## Instructions to follow
The response must consist of each line in the listing that has the word "down" in it.

## Records shown
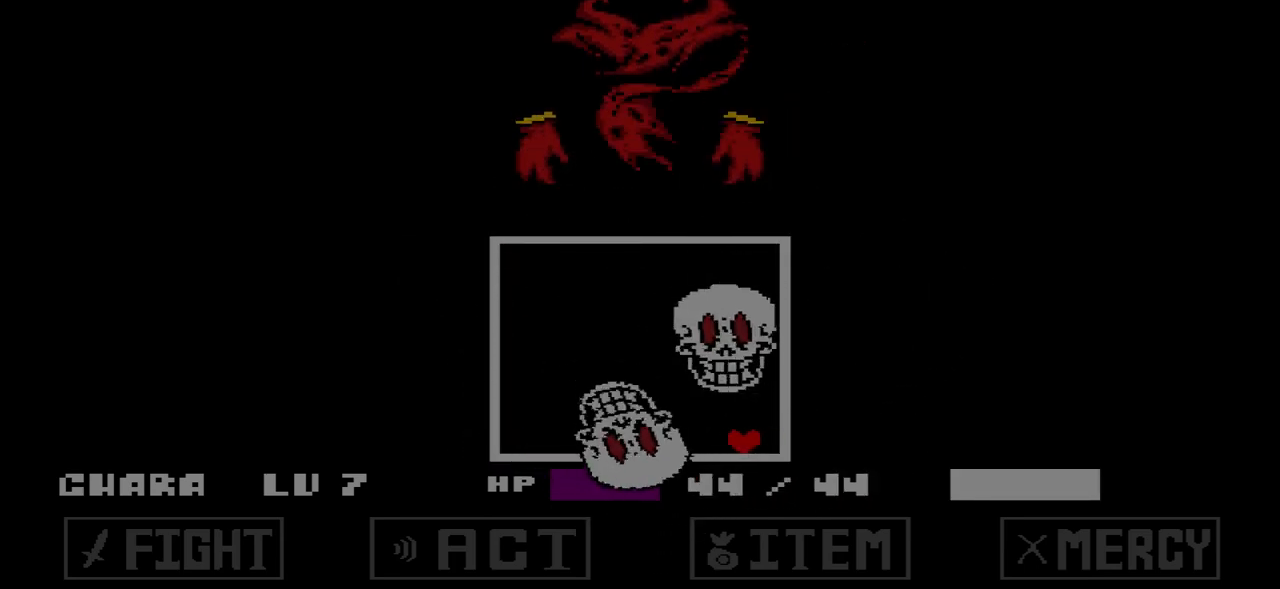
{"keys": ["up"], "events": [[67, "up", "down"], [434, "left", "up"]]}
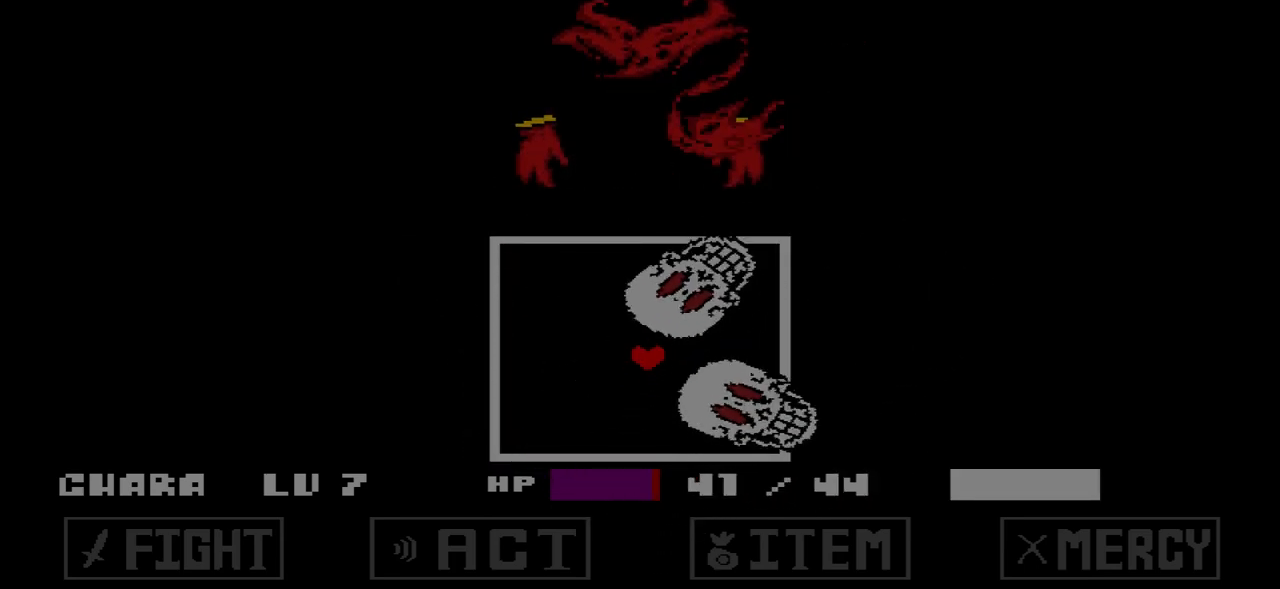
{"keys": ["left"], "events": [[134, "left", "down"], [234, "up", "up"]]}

...

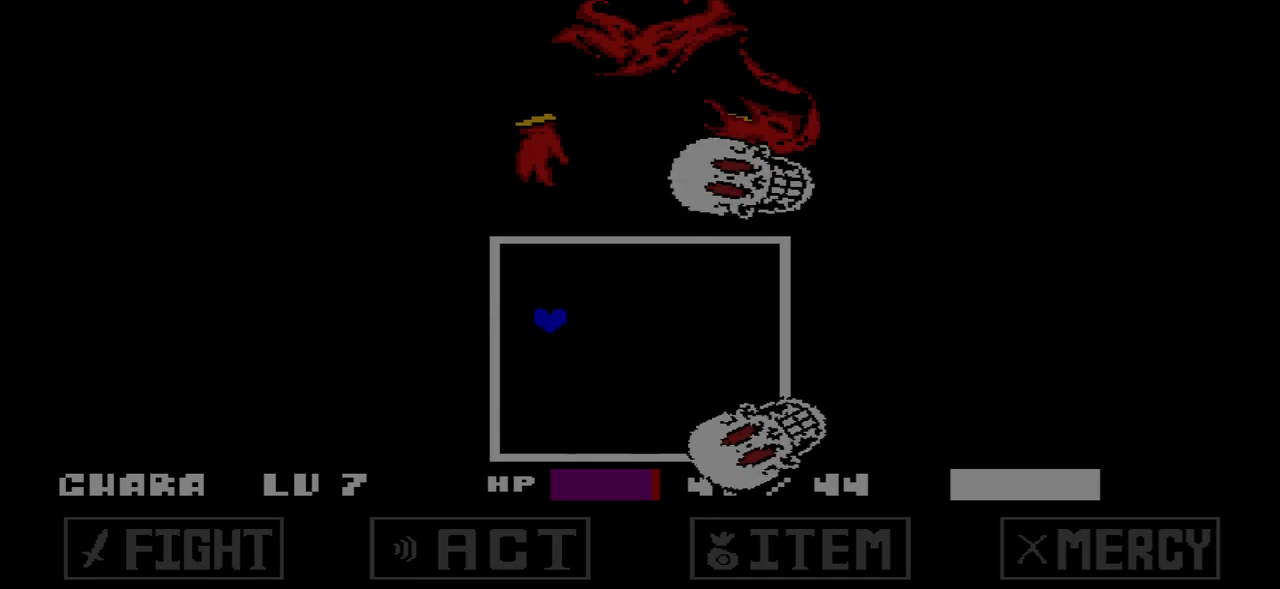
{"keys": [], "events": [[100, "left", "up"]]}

==

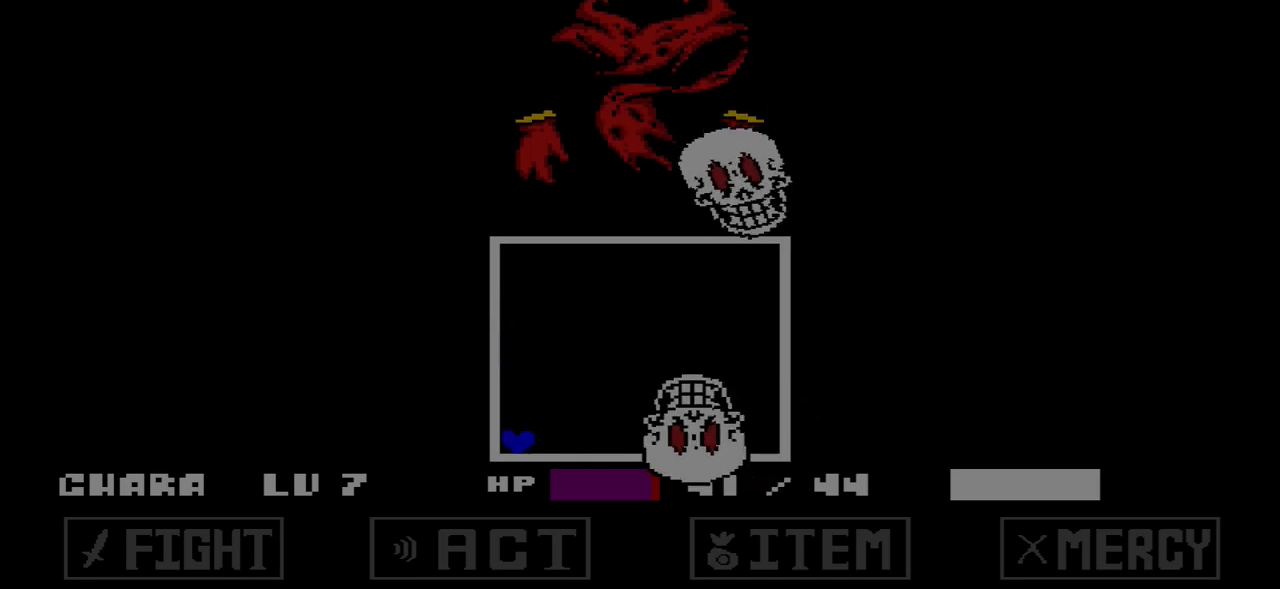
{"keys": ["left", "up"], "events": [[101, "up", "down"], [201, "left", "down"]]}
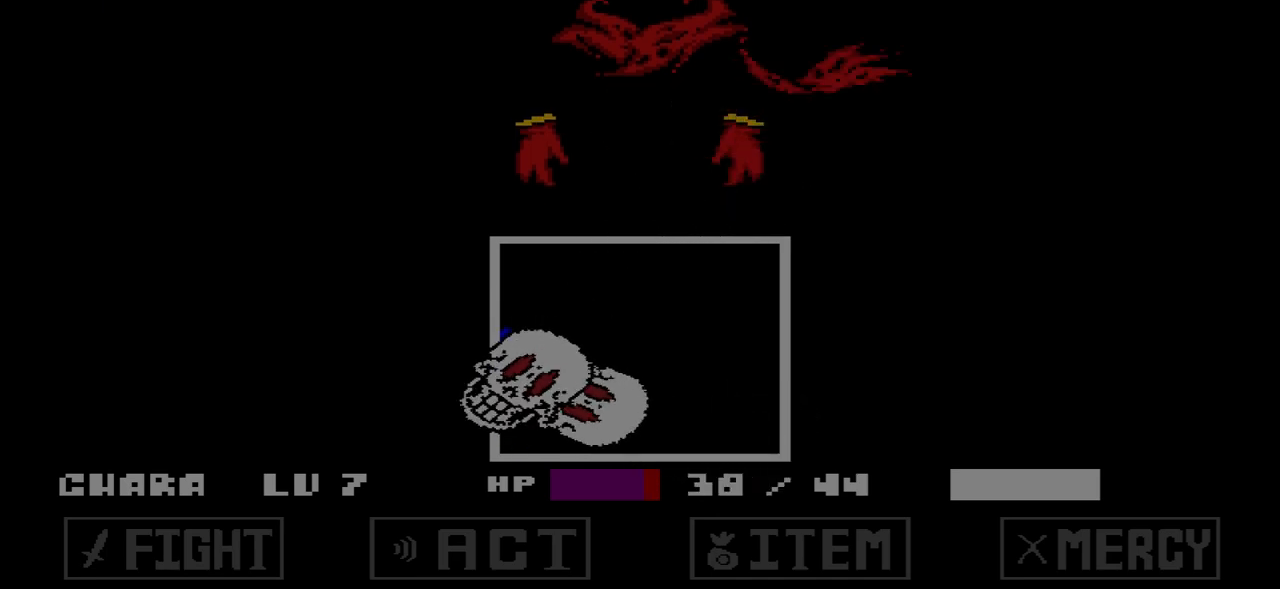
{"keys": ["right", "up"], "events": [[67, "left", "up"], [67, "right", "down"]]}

## Expected output
{"keys": ["up"], "events": [[67, "up", "down"], [434, "left", "up"]]}
{"keys": ["left"], "events": [[134, "left", "down"], [234, "up", "up"]]}
{"keys": ["left", "up"], "events": [[101, "up", "down"], [201, "left", "down"]]}
{"keys": ["right", "up"], "events": [[67, "left", "up"], [67, "right", "down"]]}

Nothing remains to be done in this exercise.